L'élection est dramatique pour le conseiller Thomas Dubuc, qui
fut le seul conseiller à faire partie de tous les conseils municipaux
de l'histoire de la Cité de Jacques-Cartier. Il perd en effet
cette élection à la faveur de Jean-Jacques Lemieux. Il
n'en demeure pas moins, encore aujourd'hui, le conseiller qui conserve
la plus longue longévité politique de l'histoire municipale
de Longueuil, soit 23 ans.
Le 17 juillet, Claude Gauthier remplace Robert Boiteau au poste de greffier
de la Ville. René Corbeil devient l'assistant-greffier.
René Perron devient le troisième curé de la paroisse
de Saint-Pierre-Apôtre. Il occupe ce poste jusqu'en 1980. Le révérend
Bonathan quitte l'église St. Mark après 35 ans de service.
Le 29 octobre, des élections provinciales très émotives
passionnent l'opinion publique. Pour la première fois de l'histoire
politique du Québec, un parti prône fermement la souveraineté
du Québec, tout en préconisant des mesures sociales importantes.
Sur le plan provincial, le Parti québécois récolte
23 % des voix et fait élire 7 députés sur 108.
Sur le plan local, la ville est représentée par les circonscriptions
de Taillon, l'ancien Jacques-Cartier, et de Chambly, le Vieux-Longueuil.
Guy Leduc, du Parti libéral du Québec, remporte les élections
sur Jacques-Yvon Lefebvre, du Parti québécois, par 16
501 votes contre 11 138. Le ministre Pierre Laporte n'a guère
de difficulté à faire mordre la poussière à
son jeune adversaire, l'avocat Pierre Marois, en récoltant 25
641 votes contre 14 368. Cette élection laisse des séquelles.
Frustrés de ne pas obtenir un nombre de sièges équivalant
en pourcentage au nombre de votes exprimés, de jeunes polémistes
fondent une cellule du Front de Libération du Québec qui
séquestre le ministre Laporte; il est ensuite retrouvé
sans vie dans le coffre d'une automobile, près de l'aéroport
de Saint-Hubert. La crise d'octobre 1970 demeure une des rares pages
de notre histoire qui soit teintée de violence politique.
Boucherville devient une des premières villes à être
dotée d'un ciné-parc, près de la route 20, à
la sortie Montarville. Sur le plan politique, le maire Clovis Langlois
est reporté, de justesse, au pouvoir. Le reste du conseil est
composé de conseillers indépendants : Jean-Claude Cuerrier,
Jean-Claude Jodoin, Yves Julien, Lionel Létourneau, Jean-Paul
Provost et Léopold Sénécal.
La Ville de Brossard fait construitre une patinoire intérieure
à l'angle des rues Milan et Rome. Sur le plan politique, toute
l'équipe du maire Léon Gravel est reportée au pouvoir.

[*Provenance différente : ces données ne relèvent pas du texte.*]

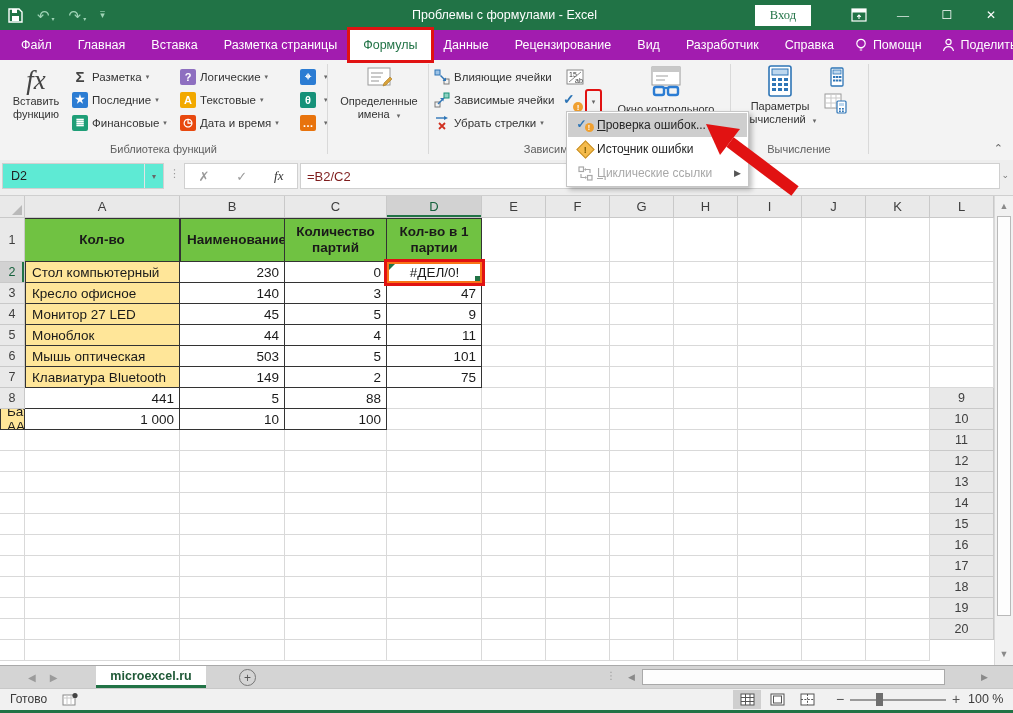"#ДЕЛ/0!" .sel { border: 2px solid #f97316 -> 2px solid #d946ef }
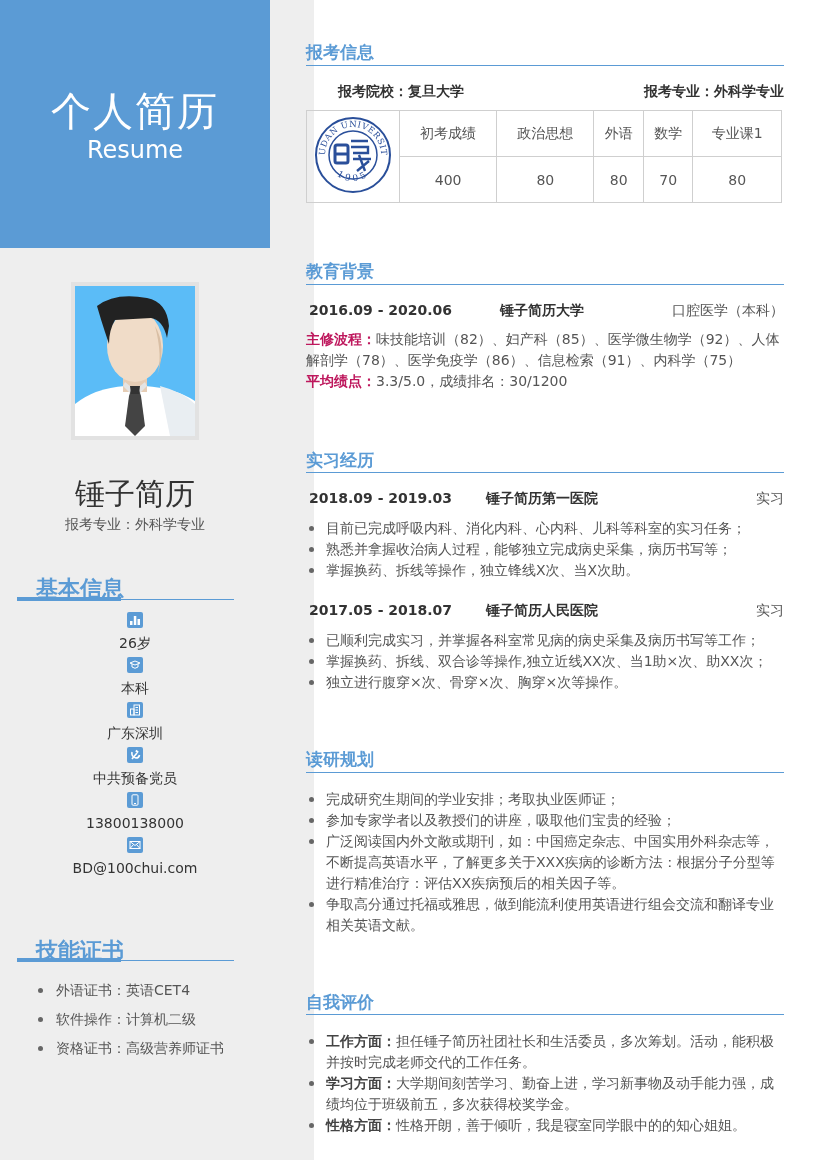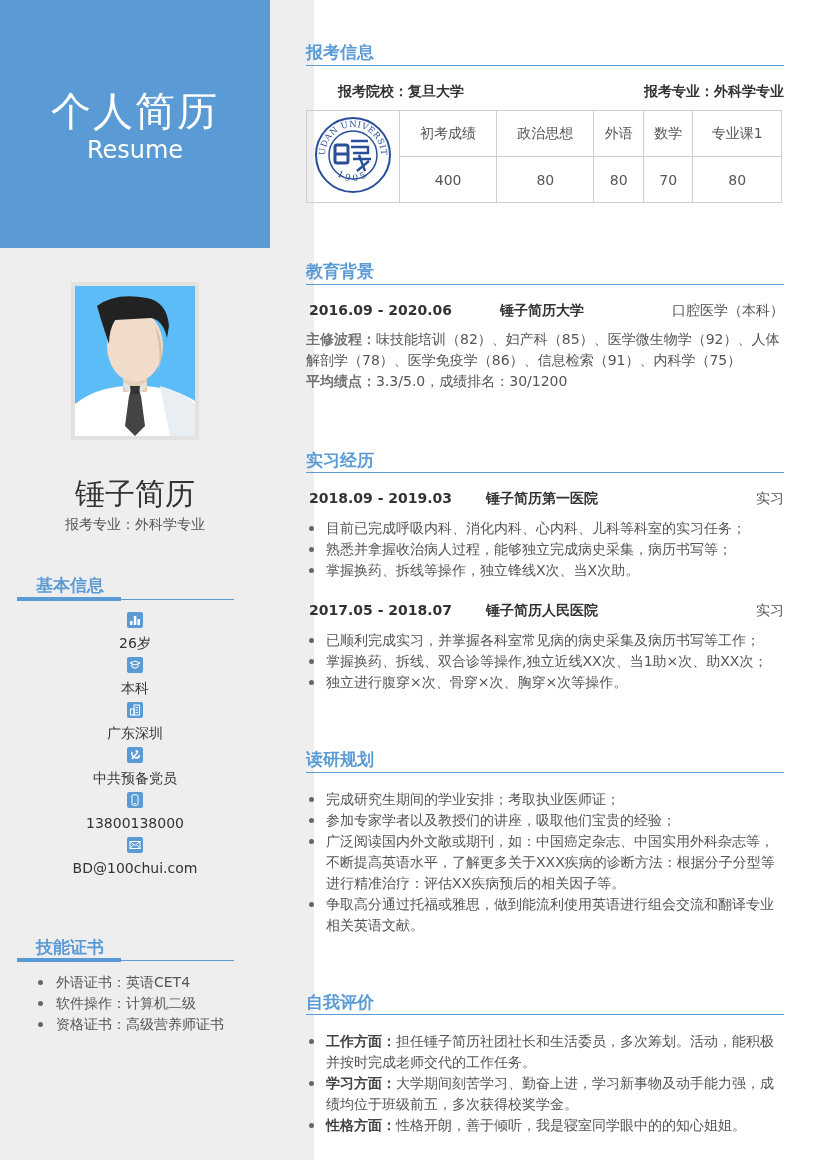"主修波程：" .para b { color: #737373 -> #be185d }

À Saint-Lambert, J.A. Lalonde, conseiller municipal depuis 1960,
est porté à la mairie, respectant ainsi le principe de
l'alternance entre un anglophone et un francophone.

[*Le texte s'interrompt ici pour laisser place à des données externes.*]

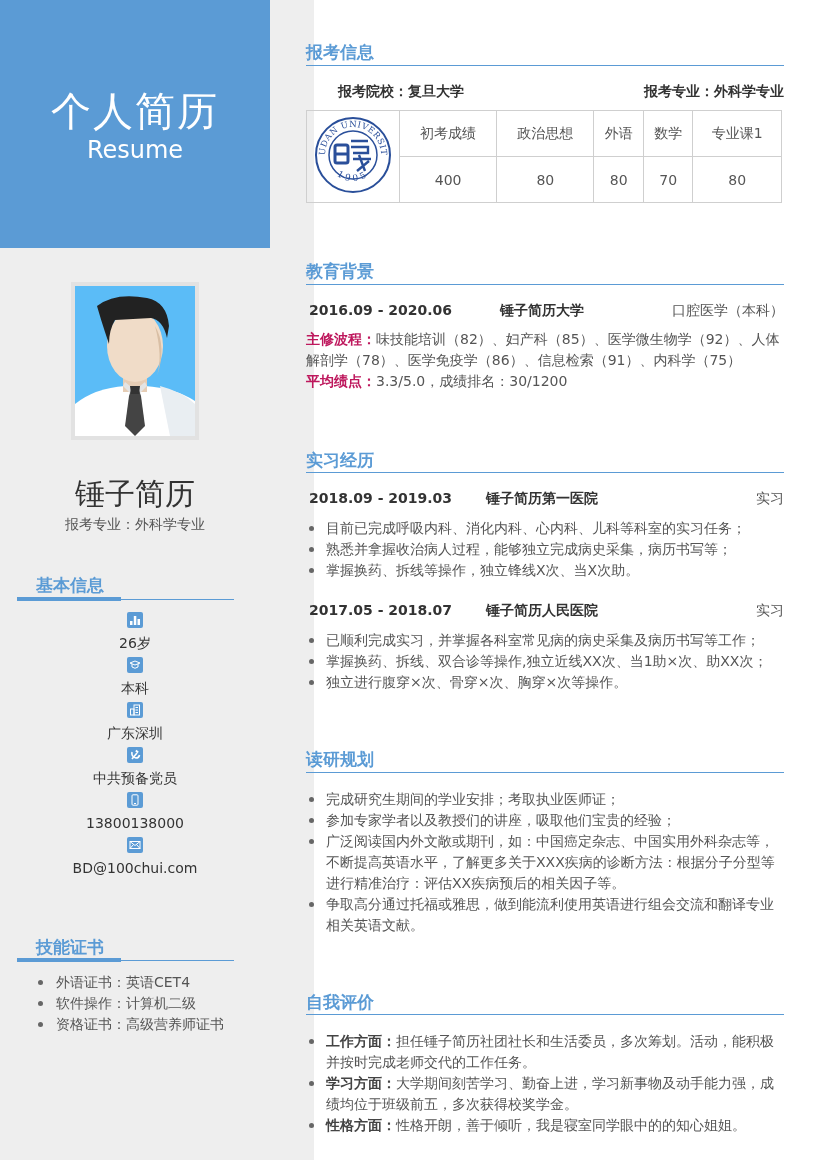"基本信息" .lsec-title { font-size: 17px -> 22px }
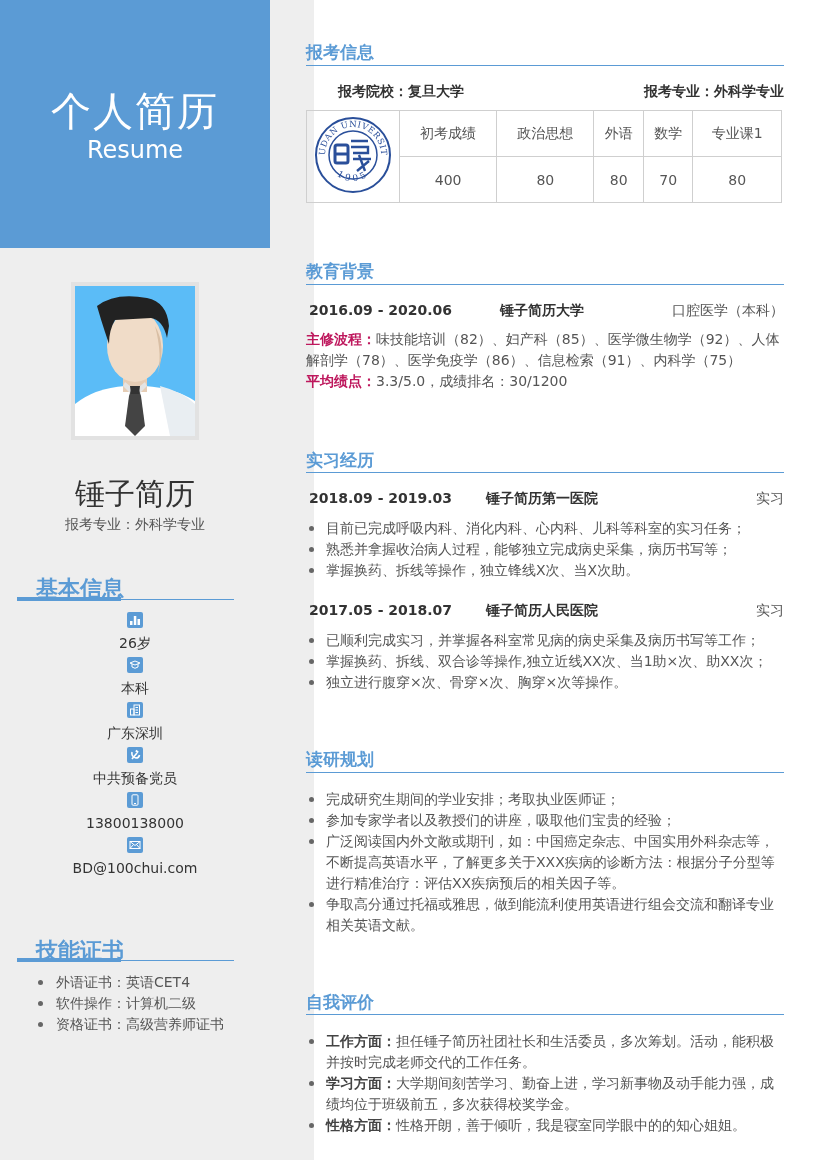"外语证书：英语CET4" .skills li { margin-top: none -> 8px }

À Saint-Hubert, on procède aux travaux de réaménagement
de la jonction des routes 1, ou chemin de Chambly, et 9, aujourd'hui
la 116. Cet échangeur ou "rond point", comme on disait à
l'époque, avait été la source de nombreux accidents
mortels. On amorce aussi la construction du boulevard Cousineau. On
fonde le Club de l'Âge d'or de Saint-Hubert, sous la présidence
de Georges Jutras. L'Association des loisirs de Laflèche, sous
la présidence de Jeannine Roland, fonde le Club de l'Âge
d'or Laflèche.
André Mercier devient curé de la paroisse de Saint-Hubert,
en remplacement de Joseph Beauvais.
Décès
Laporte, Pierre, député
de la circonscription de Chambly, de 1961 à 1970. Minsitre des
Affaires municipales de 1962 à 1966 et ministre du Travail en
1970.
Therrien, Roland, ancien maire de Jacques-Cartier, de 1966 à
1969, et premier maire après la fusion de Longueuil et de Jacques-Cartier.